Why travel to faraway places when what is right here at home has so much to offer?
That is what nature travel writer Candice Gaukel Andrews wants to reveal to readers through her most recent book Travel Wild Wisconsin.
When trying to categorize this book, Andrews and her publishers had some difficulty. It’s a nature travel guidebook for those who want to explore, a history book for select regions of Wisconsin, and an essay book about the people who work with animals she met along the way.
“In any type of writing…what you are trying to do is tell a story,” Andrews says. “In nature travel writing, you are trying to tell the story of a place.”
Andrews, a former script writer, wanted to make sure she was only including native animals to Wisconsin, a natural habitat to find these animals, and cheap options to go explore and observe Wisconsin’s wildlife.

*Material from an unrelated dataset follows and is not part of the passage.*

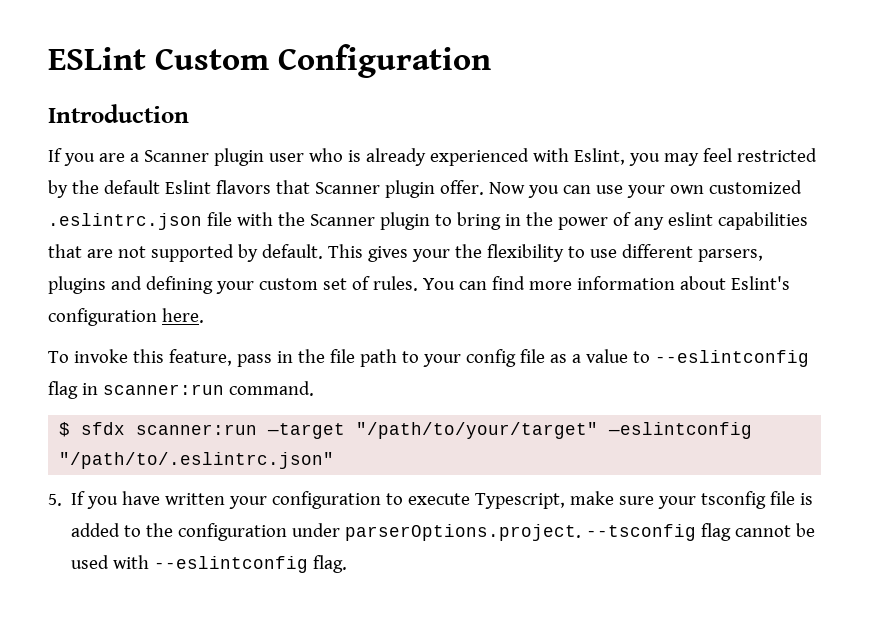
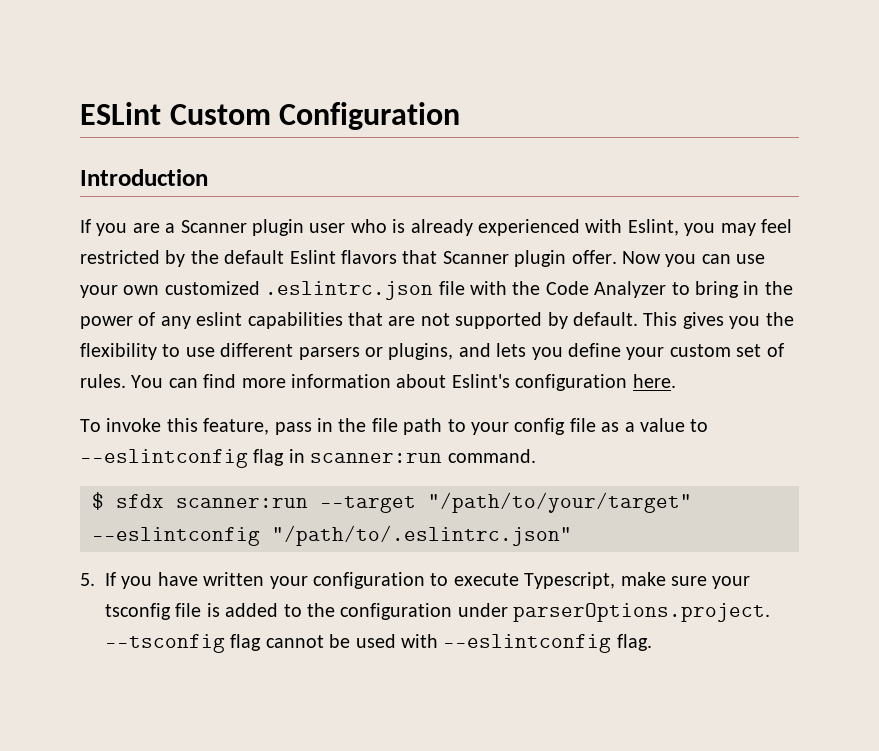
[309,212,430,230] Scanner plugin -> [545,281,667,298] Code Analyzer
[411,249,450,262] your -> [729,316,761,329] you
[697,249,763,262] [48,276,213,294] parsers, plugins and defining -> [298,343,621,360] parsers or plugins, and lets you define
[267,422,753,439] —target "/path/to/your/target" —eslintconfig -> [320,492,692,513] [92,527,260,546] --target "/path/to/your/target" --eslintconfig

The book highlights an animal for each month, describing the best time of the year to find these animals. Some of the animals include prairie chickens, American bison, white-tailed deer, loons, and gray wolves.
Canada Geese in October
Canada geese can be seen along Wisconsin roads, in parks, in backyards, and by ponds. In this chapter of the book, Andrews points out the “dueling attitudes” of how we view these birds: those who treasure what they add to the natural beauty of the state and those who find those birds a nuisance that won’t move when they are in our way.
Andrews went to a place where Canada geese were welcomed.
“Seeing them at Horicon [in Wisconsin] is just an international event,” Andrews says. “It’s a phenomenon. People come from all over the world to see. When you go to Horicon, you see hundreds of thousands of geese coming in at night. You don’t get that in your city parks and you don’t get that in your backyards for sure.”
Canada geese were in danger of becoming extinct 50 years ago. Andrews says they came back strong and people need to experience the incoming flight into Horicon Marsh Wildlife Area and Horicon National Refuge.
Loons in July
Many people travel to the great North Woods of Wisconsin, which happens to be a great place to count loons. Volunteers who live next to bodies of water do a loon count every five years to track the population of the bird.
Andrews writes about the physical characteristics of the loon and how they change. When loons fly south for the winter months, they are gray with black eyes. However, in the summer months, they change into their well-known image.
“We are very lucky, especially in Wisconsin, because we one of the few states that have loons that have the red eyes,” Andrews says. “They only have those in the summer and we have loons here in the summer. So we get to see those brilliant red eyes and their distinctive black and white plumage.”
The history of the loon in Wisconsin has strong connections to the Ojibwe people. The legend of the Loon involves a loon who saved the life of the first man, Anishinabe, becoming the first act of Creation. Anishinabe tried to fly, but he fell into a lake and sank to the bottom. The loon dove down and saved his life.
Andrews is the author of other nature books, including Great Wisconsin Winter Weekends, The Minnesota Almanac, Beyond the Trees: Stories of Wisconsin Forests, and An Adventurous Nature: Tales from Natural Habitat Adventures. She also writes for several international environmental organizations and nature-travel and eco-tour providers. She lives in a suburb of Madison.